» **PROBLEM**
Repeat the data exactly, please; no pictures belong in the copy.

(RECORDS FOR PROCESSING begins)

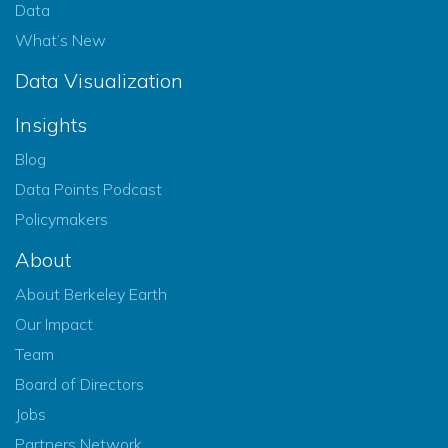
Data
What’s New
Data Visualization
Insights
Blog
Data Points Podcast
Policymakers
About
About Berkeley Earth
Our Impact
Team
Board of Directors
Jobs
Partners Network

(RECORDS FOR PROCESSING ends)

» **OUTPUT OF THE EXERCISE**
Data
What’s New
Data Visualization
Insights
Blog
Data Points Podcast
Policymakers
About
About Berkeley Earth
Our Impact
Team
Board of Directors
Jobs
Partners Network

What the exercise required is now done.